Swift, like Bob Dylan, to whom she is often compared, is probably a genius. But is she really 50 countries more of a genius than all those almost-Taylors, artists whose economies still amount to the size of a room in their parents’ basements? For Swift stands a Gulliver among Lilliputians: the prize for being one scintilla less talented or lucky is, generally, a life scraping minimum wage. And there’s another world too, perhaps a mere breath from this one, where a 33-year-old Swift still struggles in country music clubs and another artist is reigning king or queen.
The fame economy – in music and the arts – is steeper than that of the most oppressive autocracy. There are a tiny number of winners, on whom unspendable riches are lavished, then legions of losers. On Spotify, artists need 6m streams to achieve the equivalent of a year on the UK’s minimum wage. One per cent of musicians hog 90% of the takings. Gaming looks similar, as do the visual arts. As these industries are increasingly globalised, things are getting worse. There is no striving middle class.
This is a problem because things tend to be better when wealth isn’t concentrated just at the top. Economies are harder to destabilise when they don’t rely on just a handful of people. They are also more innovative.
Swift, like the Rolling Stones, will sell out concerts for the rest of her life, even if the quality nosedives. But how many revolutionary artists have been ground out of the music industry, worn out or out of money? Monocultures are bad for the environment; as we forced golden, waving wheat to take over the planet, other species faltered and failed, rather than rising on their merits.
And the fame market has downsides even for the winners. We evolved, perhaps, to climb to the top of gangs of about 15 to 50. Reaching an apex of millions can give people vertigo. The contrary human instincts to both overthrow and worship those in high places cannot be controlled in these vast numbers, so celebrities suffer from both horrible abuse and sycophancy in equal measures. Those who listen too hard to their critics might fail to survive; it’s no surprise so many celebrities fall prey to drugs and mental health problems. Those who succeed in tuning them out, on the other hand, get complacent. The work suffers.
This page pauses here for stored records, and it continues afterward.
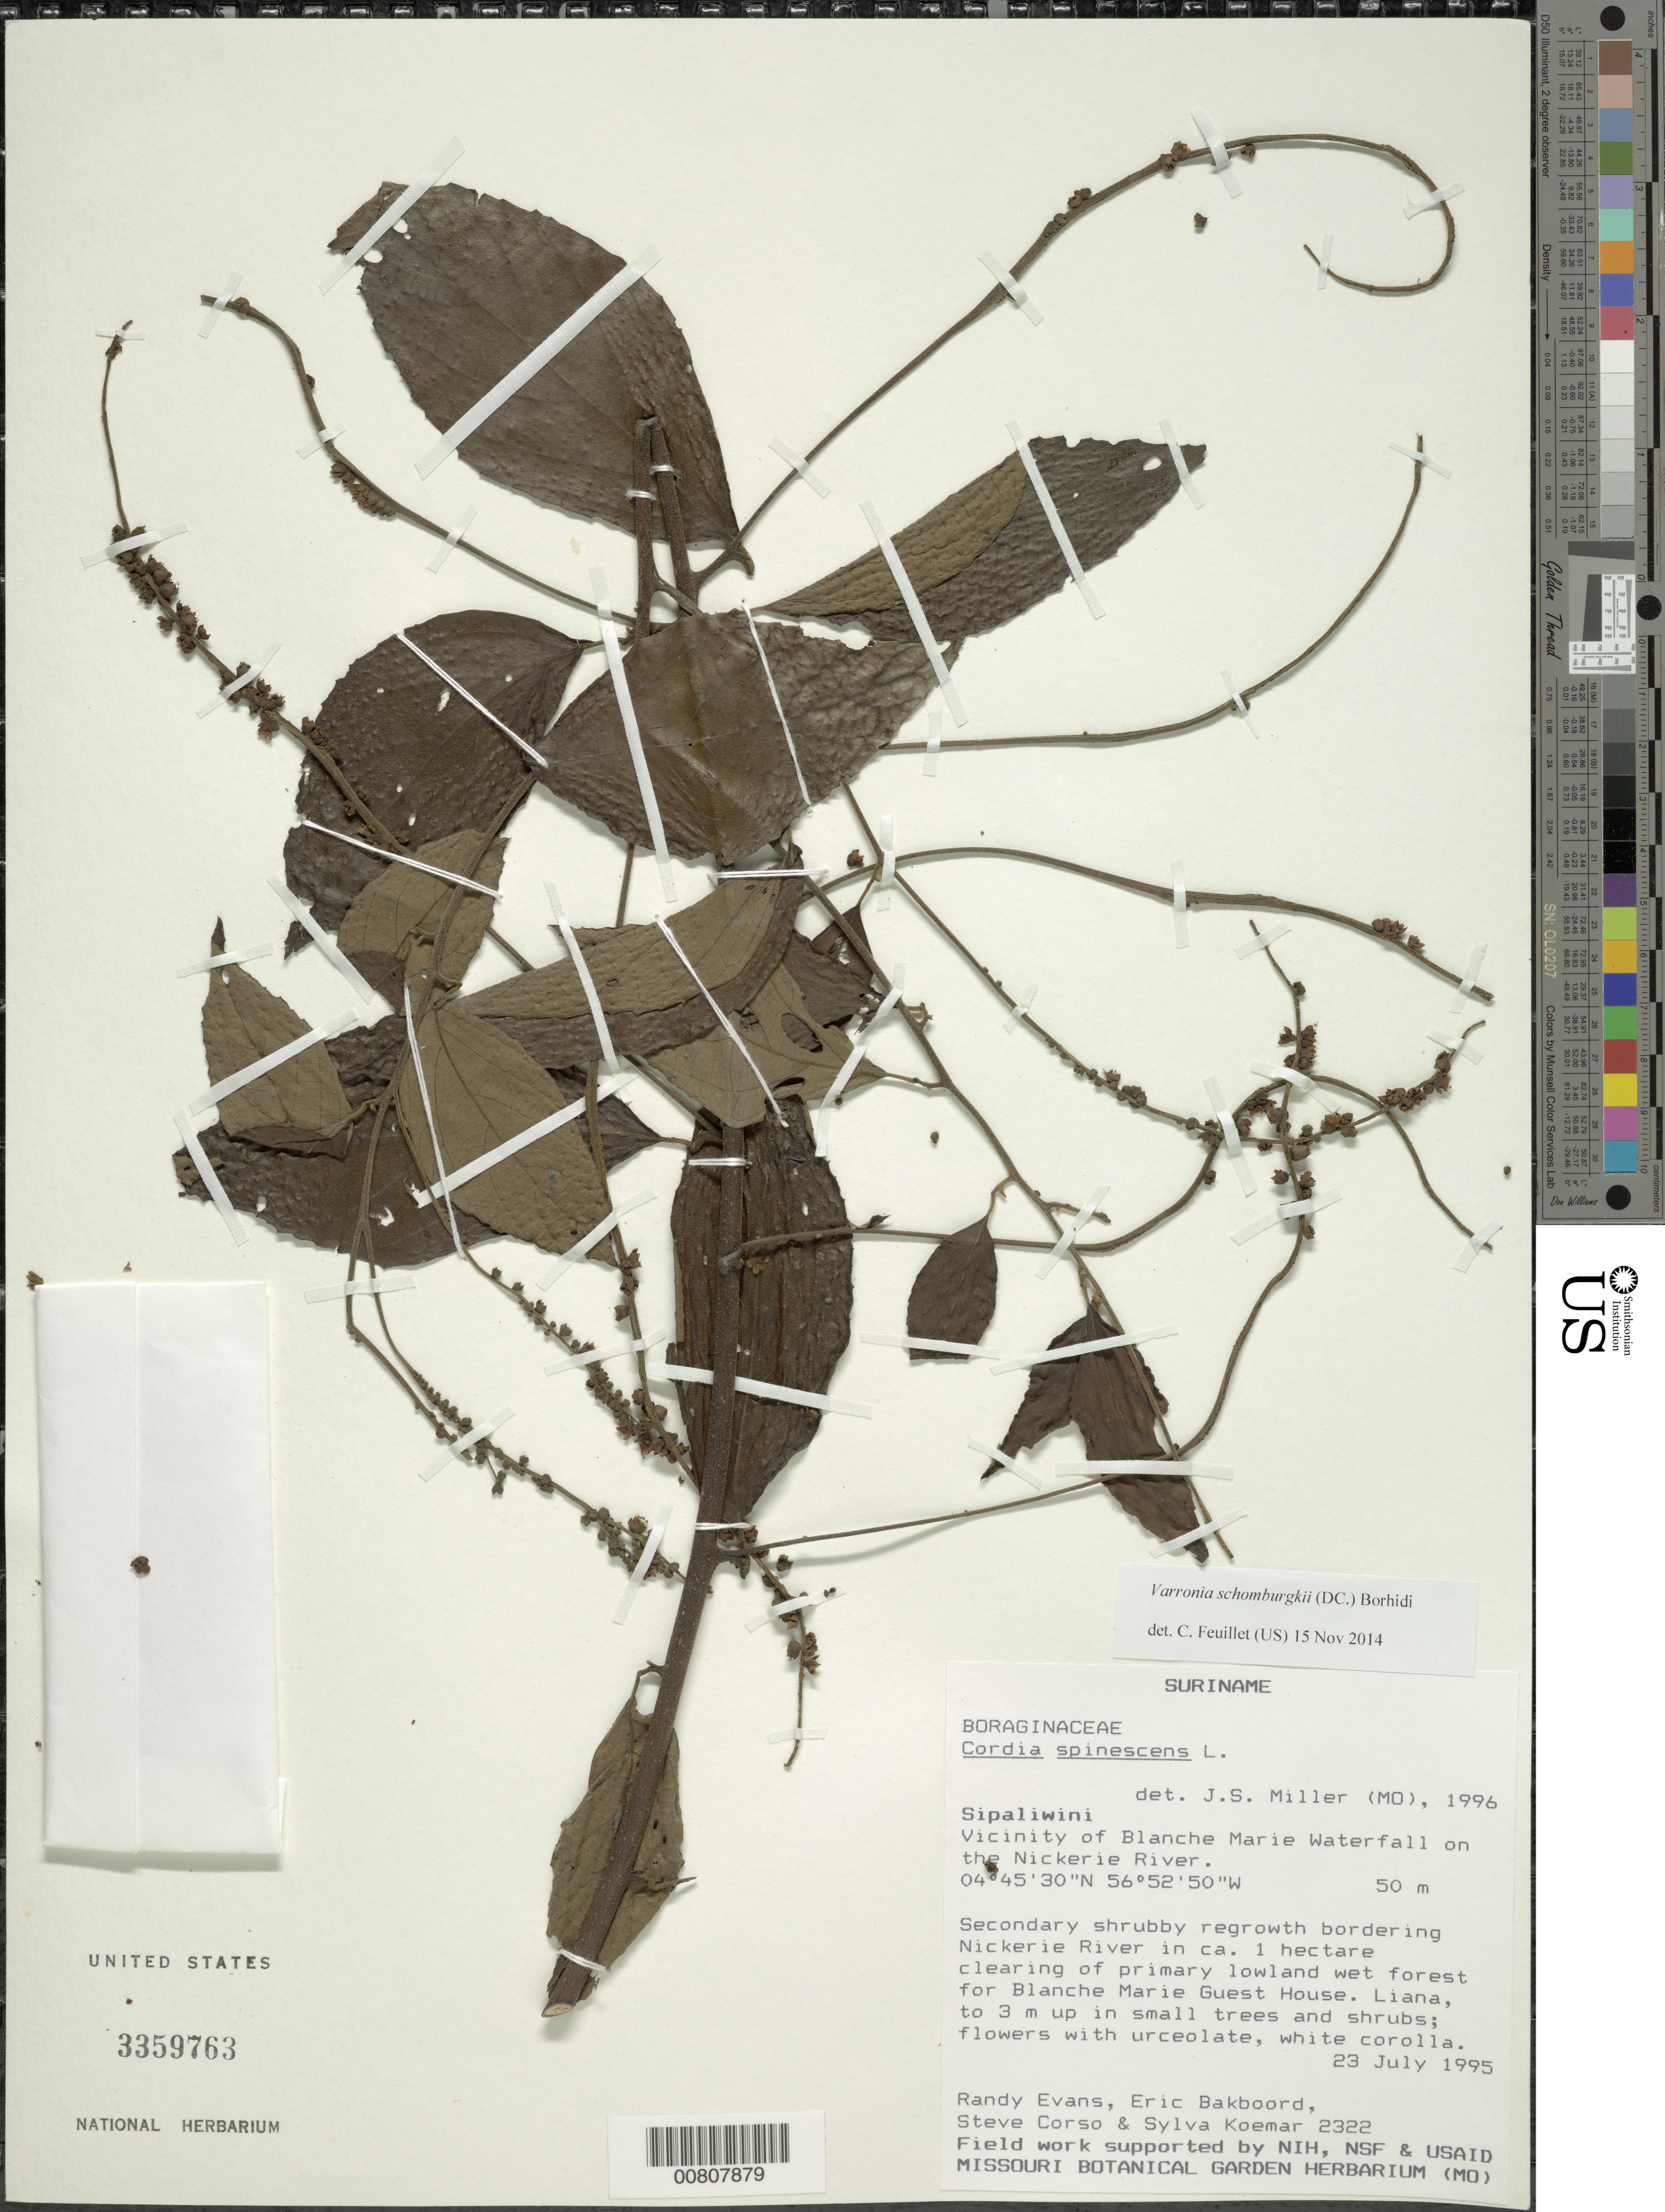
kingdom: Plantae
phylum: Tracheophyta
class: Magnoliopsida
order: Boraginales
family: Cordiaceae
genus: Varronia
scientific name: Varronia schomburgkii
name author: (DC.) Borhidi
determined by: Feuillet, C.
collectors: R. Evans, E. Bakboord, S. Corso & S. Koemar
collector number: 2322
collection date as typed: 23-Jul-95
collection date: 1995-07-23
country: Suriname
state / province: Sipaliwini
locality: Blanche Marie Waterfall, vic., on Nickerie R.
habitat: Secondary shrubby regrowth bordering Nickerie River in ca. 1 hectare clearing of primary lowland wet forest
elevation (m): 50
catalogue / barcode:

The arts have another problem. Unlike hierarchies in sport, which are steep but fiercely meritocratic, luck plays a rather large part. Experts can’t reliably pick winners. Elvis Presley was repeatedly rejected by record companies. JK Rowling was turned down by 12 publishers. Much has been made of Dick Rowe’s rejection of the Beatles: “Guitar groups are on their way out, Mr Epstein,” the talent-spotter reportedly told their manager. He’ll forever be known as an idiot. But how, really, was he to know?
Public tastes are fickle and unpredictable. Experiments have shown that people are easily swayed by the opinions of others – when told, falsely, that a song is popular, they tend to like it more. And in a superstar economy, the effects of luck are amplified.
In the script that served as the inspiration for the film Yesterday, a struggling musician wakes to find he is the only person on Earth to remember the Beatles. He performs their back catalogue as his own, and is met with… indifference. He gets nowhere. He eventually abandons the songs and goes back to writing his own music. It’s a nice parable on the arbitrary nature of fame.
But there’s a further parable in what happened to the script itself. The writer, Jack Barth, didn’t have the status to take this fresh idea all the way to the screen. After he sold the script, it was run over by the Richard Curtis juggernaut, who altered it so that the Beatles plagiarist does hit the big time on the strength of the songs, but in the end gives it all up to settle down with Lily James. (In interviews, Barth also claims Curtis minimised his contribution.) The fame economy ate up a new idea and spat out a familiar one. A famous writer got more famous. A fairly unknown one remained unknown. It’s not enough, after all, to be talented.
Whether Swift – or Curtis, or indeed the Beatles – “deserve” this fame is the wrong question. But we should worry about a culture that elevates so few, so far, and does so little to nurture the rest.